I agree with the points raised in this excellent post. Costar has figured out that if enough brokers, appraisers, credit analysts, investors, etc. are either unwilling or unable to maintain a proprietary database, the rewards for doing it are highly lucrative. I think that needs to be frankly mentioned and as you suggest Rod, reflected upon. I also think another pitfall of not keeping a proprietary database is in the appraisal sector. I am alarmed by the chronically high number of appraisals on first and second tier properties especially by big name/high fee firms that are 90-100% based on third party market data! Is that really appraising or is it just merely producing clerical level work product that ignores local factors and nuances. Lastly, your reference to Bob Knakal highly resonated with me. If you know or know of Bob’s achievements you’ll agree he’s a CRE Hall of Famer with the track record to back it up. Again great post Rod and thanks for the excellent observations.
I do think there is some reconciling to do with the FTC’s conditions and how LoopNet was manhandled anyway. And I have found brokers retain control by leaving pricing and rent as “negotiable” or “call” (right or wrong).
Interesting post- especially relevant if you are in a tertiary market. We resisted Co-Star for some of the same reasons posted but came around after they started covering our market better. We monitor Co-Stars data and make sure it is correct and like the reports we can get back. Worth the dough- still not convinced but we are sticking with it for now. But it certainly does not replace boots on the ground knowledge of the local market and the deals reported by Co-Star and thankfully the brokerages that reach into our area from nearby secondary and major markets.
Great insight Bill. Thank you for sharing.
I opposed the Loopnet CoStar merger from the beginning as being monopolistic. Xceligent was supposed to come in and be their competition. If you can’t get into a large market like the Bay Area five years later, something is not going right with Xceligent. So it is monopolistic and way to expensive to buy CoStar for a small brokerage. CoStar doesn’t verify or keep accurate records on every Loopnet listing. There is supposed to be a data bridge between CoStar and Loopnet, further reducing competition in markets that Xceligent is not in. I hope Xceligent beats the lawsuit!

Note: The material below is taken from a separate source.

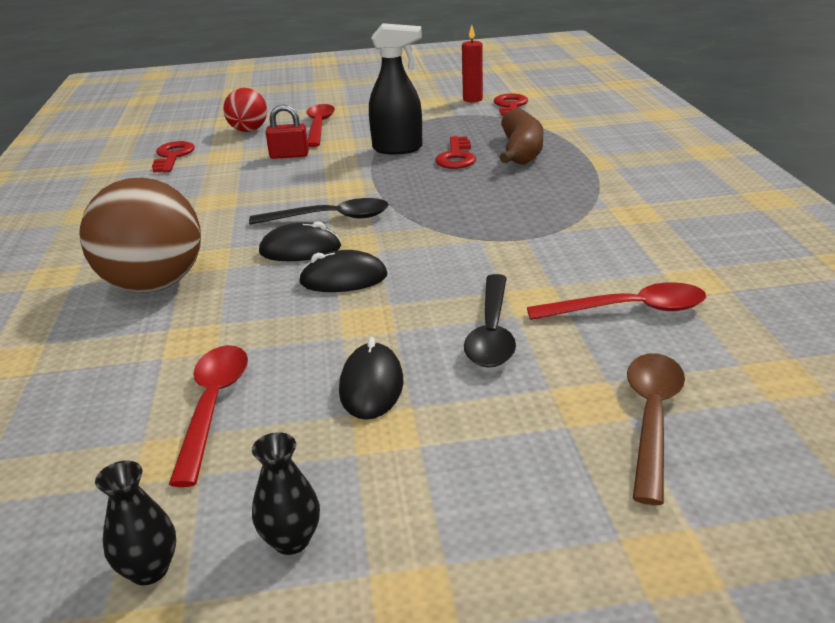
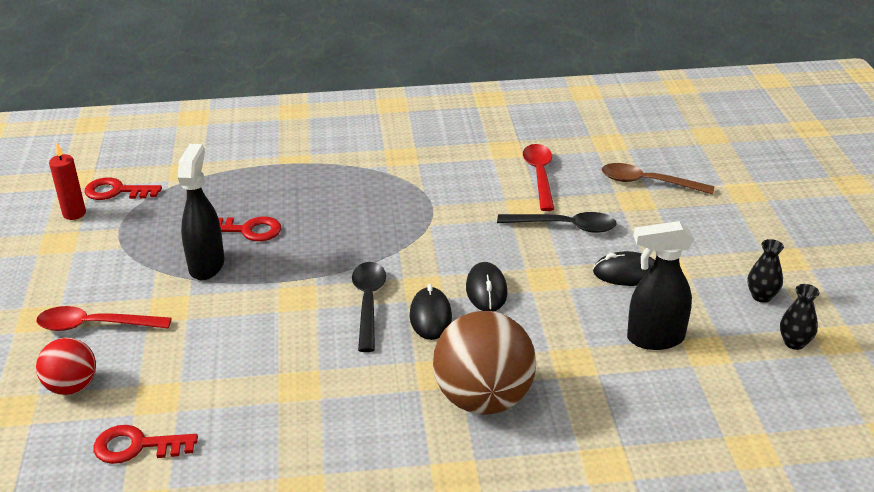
camera: 90 degrees left, 5 degrees up
(213, 406) = (654, 339): red spoon -> black spray bottle
(289, 155) = (187, 342): red padlock -> none
(521, 151) = (251, 194): brown banana -> none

If CoStar would not punish you for being a small firm or individual many more would use them. It is frustrating to pay a premium against the bigger houses for the same data. I’m cheering for Xceligent.

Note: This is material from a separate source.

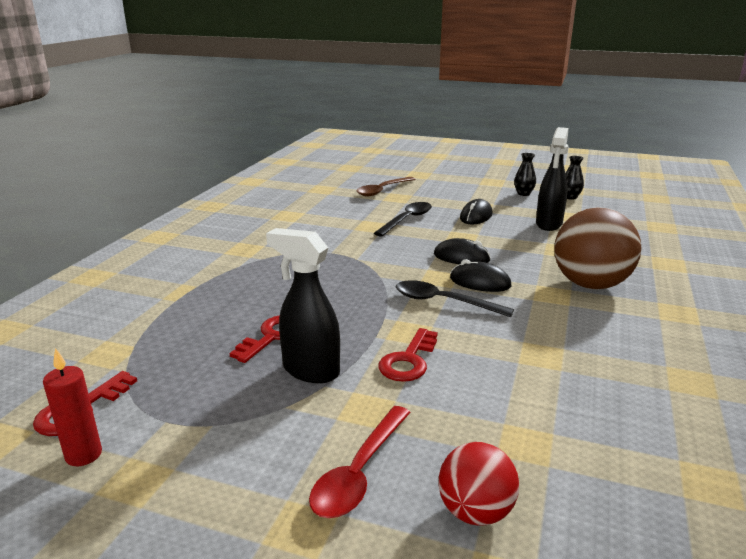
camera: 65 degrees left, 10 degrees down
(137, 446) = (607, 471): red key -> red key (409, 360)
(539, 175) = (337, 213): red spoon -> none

As an add-on, if I can’t use Loopnet’s pictures, why are they using mine? Terms of conditions I know, whose favor does that work in? I wonder if my pictures are in CoStar?
Rod, excellent post. I had a couple of thoughts
First the CRE information industry is bigger than most people think. I recently completed a research project and located 42 firms serving the CRE industry. CoStar is the biggest, and in my opinion the best. They do research the old fashion way. They drive the roads.
Secondly, in was taught, and believe, that the CRE brokerage business to made up of two equally important parts: Information + Relationship.
Information without relationships is worthless. And relationships without information is also worthless. Successful brokers know how to manage both.
Bob Knakal business model is an excellent fit for multi-family investment market in New York. He assigned each broker to a specific geographical submarket, where they worked, becoming current and historical information expert, and simultaneously they create personal relationship with property owners and buyer within each submarket. Bingo!
I misspoke, there are 55 CRE information suppliers.